======== SELECTED TEXT
Like, if I lost the touch, I used to know when stuff might be gay.
Like, I don't know anymore.
It just occurred to me, though, you're completely right.
But the reason he brought that up to me in the context of my buddy Curtis going, yeah, he does live in California.
He's one of those.
Right.
And him going, speaking of politics, is because what happened in his mind was, oh, yeah, Drew is gay.
Right.
Speaking of him being gay and liberal.
Right.
There's a story about a time I was afraid I look gay.
Like, in his mind, my politics and men.
me being gay is the same thing.
And that's very hilarious.
Of course, dude.
Of course.
And he's not, you know, he's not completely wrong.
When I walked in to the field, my cousin Daniel was there.
And I walked in with two old buddies.
So I was already like, you know, being ribbed from being liberal gay or whatever.
And Daniel, the opening line as I walked in, Daniel starts rusting me, and goes, oh, you came back to vote.
And so it's like, it is in the front of people's minds.
================
__TASK STATEMENT__: Retype the part of the transcript between "me being gay" and "back to vote.", inclusive. The lines that follow are separate material, unrelated to the transcript above.
======== PROVIDED MATERIAL
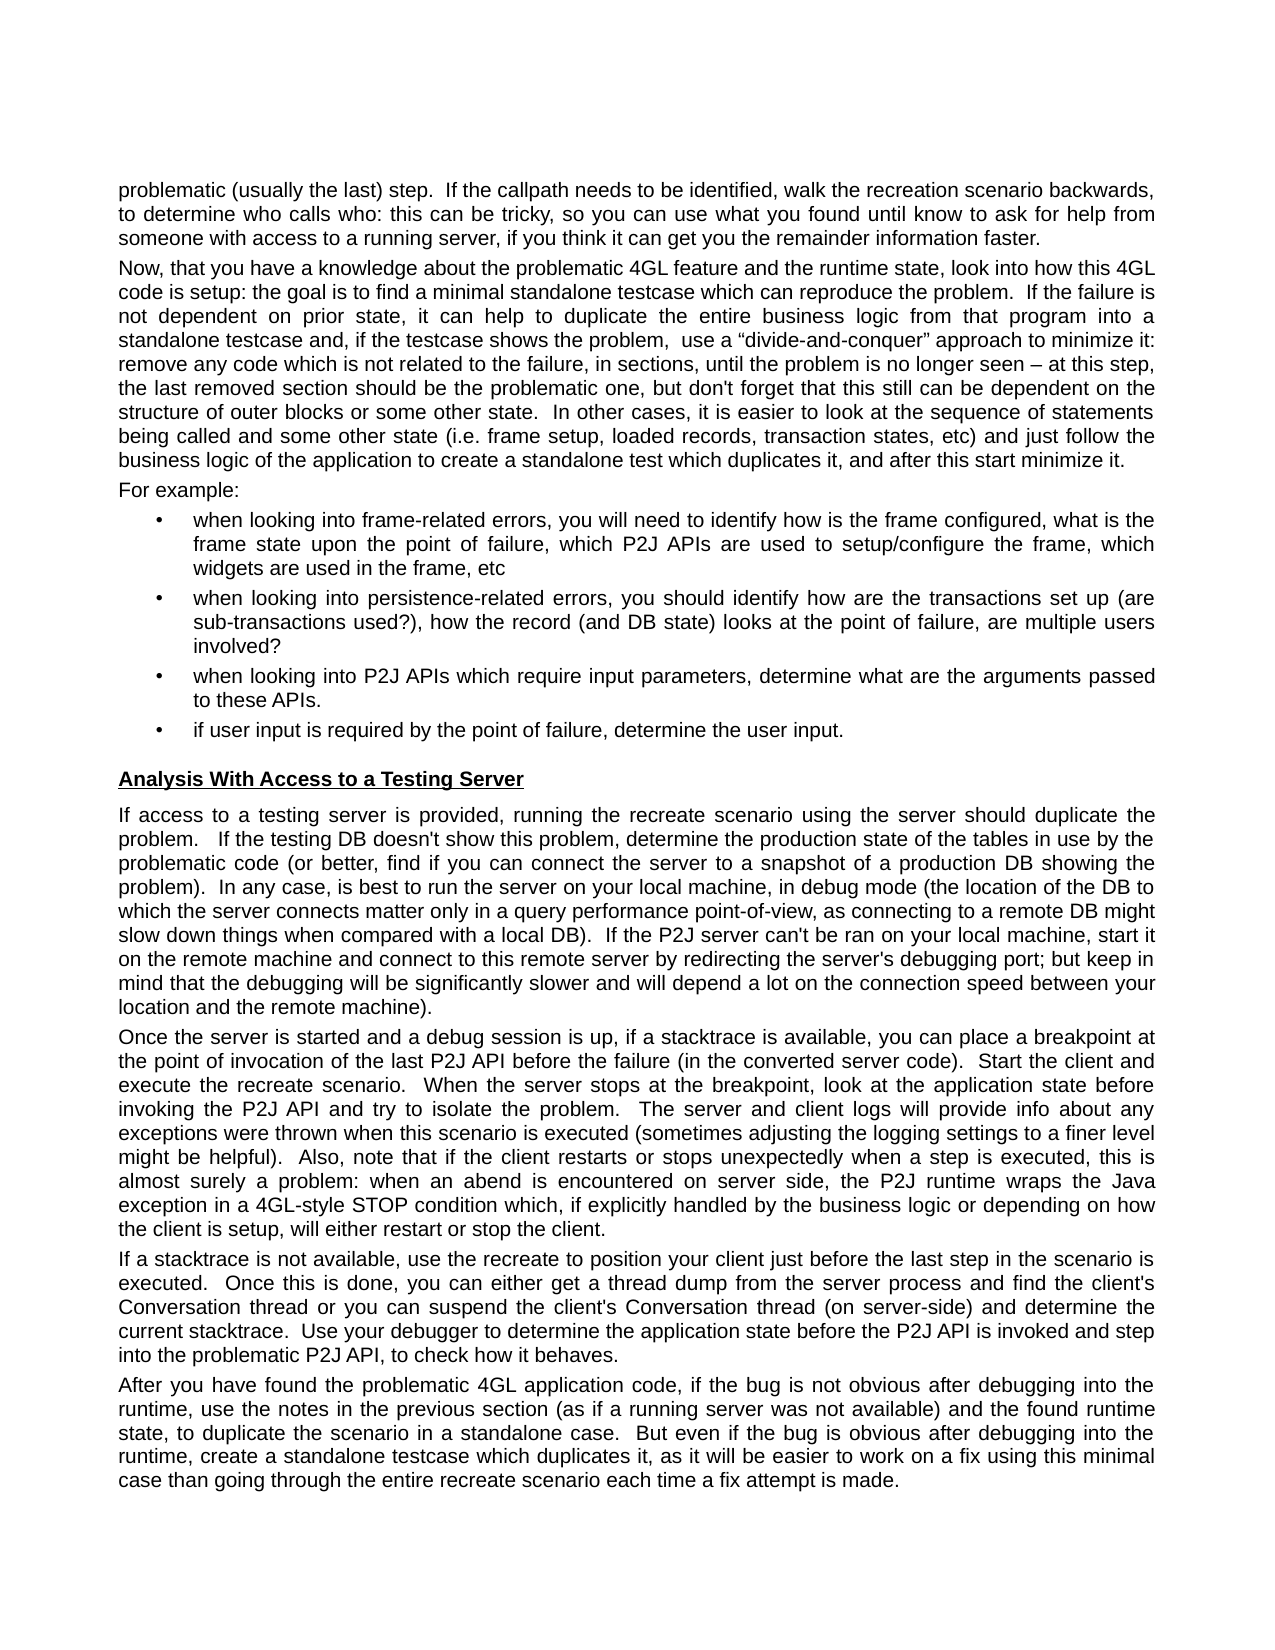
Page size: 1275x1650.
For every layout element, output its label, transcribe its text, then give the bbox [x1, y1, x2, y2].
================
__SOLUTION FOR THIS PROBLEM__:
me being gay is the same thing.
And that's very hilarious.
Of course, dude.
Of course.
And he's not, you know, he's not completely wrong.
When I walked in to the field, my cousin Daniel was there.
And I walked in with two old buddies.
So I was already like, you know, being ribbed from being liberal gay or whatever.
And Daniel, the opening line as I walked in, Daniel starts rusting me, and goes, oh, you came back to vote.